Predictably, the Indians targeted David Ortiz for retaliation; in the seventh inning, Justin Germano threw a ball behind him.
Should a pitcher fail to hit a batter in situations like this, where retaliation is clearly the intent, there can be only two possibilities: The near miss was intended to serve as sufficient warning, or the pitcher missed his spot.
In this case, the Red Sox clearly thought it was the latter. So when reliever Jensen Lewis kicked off the eighth with a pitch that shot behind Adrian Beltre, the Boston dugout deemed it to be overkill. Benches emptied; Beckett in particular was chock full of fury. (Watch it here.)

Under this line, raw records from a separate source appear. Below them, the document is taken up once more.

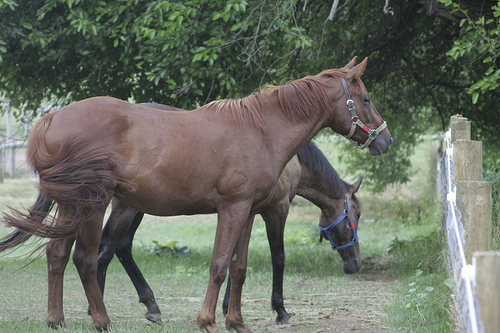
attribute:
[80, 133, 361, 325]
horse — brown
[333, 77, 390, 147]
bridle — tan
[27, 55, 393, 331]
horse — light, brown, light brown, dark brown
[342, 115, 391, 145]
harness — red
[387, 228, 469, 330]
grass — green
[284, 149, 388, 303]
horse — bending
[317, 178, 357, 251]
bridle — blue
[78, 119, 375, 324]
horse — dark brown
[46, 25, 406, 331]
horse — dark brown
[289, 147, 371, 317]
horse — dark brown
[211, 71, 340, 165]
neck — horse's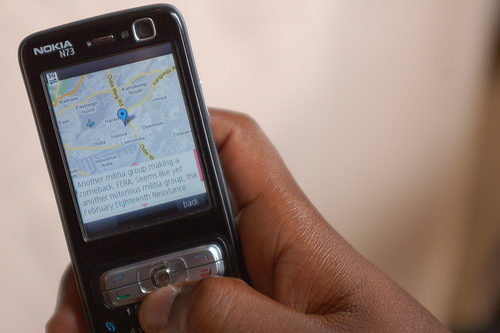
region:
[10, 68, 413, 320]
a person holding a phone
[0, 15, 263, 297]
the phone is black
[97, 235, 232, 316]
the keys are silver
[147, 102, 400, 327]
the hand is brown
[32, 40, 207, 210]
map quest is on the screen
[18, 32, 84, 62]
the phone is made by nokia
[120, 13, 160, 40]
the camera on the phone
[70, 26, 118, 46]
the speaker to hear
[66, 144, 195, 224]
words describing a location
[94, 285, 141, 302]
a green button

“If you’re going to retaliate and you feel like you want to protect your players, we know how this game goes, and we would respect it if you’d have got the job done in the first or second attempt,” said Red Sox left fielder Bill Hall in the Boston Globe. “But five attempts is a little too much. You’ve got balls flying over people’s heads. That’s a danger to our careers. So if you’re going to do it, get the job done the right way, and get it done as quick as possible. You can’t keep trying in the same game to retaliate. Obviously we got a little fed up with that.”
Hall’s stance is firmly in the mainstream. Retaliation is often tolerated, but teams usually get only one shot. It’s what made Shawn Estes’ miss of Roger Clemens at the tail end of the Clemens-Piazza-beanball-thrown-bat imbroglio in 2002 so anticlimactic; Mets fans wanted blood, and Clemens wasn’t so much as grazed by his designated driller. Still, a message (however watered down) was sent, and both teams moved on.
Not so Tuesday. The Indians wanted a piece of somebody wearing a home uniform at Fenway Park, and overextended to get it. They took one too many shots, and justifiably pushed the Red Sox over the edge.
The Code—just like many savvy umpires—gives a team one shot at retaliation. If they fail to execute, that’s their own fault, not that of their opponents, and it’s time to let things go.
Update: Six players were disciplined following the fracas, including Dustin Pedroia, Kevin Youkilis, Mike Cameron and Jacoby Ellsbury, all of whom were on the DL and all of whom charged the field—a no-no according to league rules. But hey, everybody joins a fight.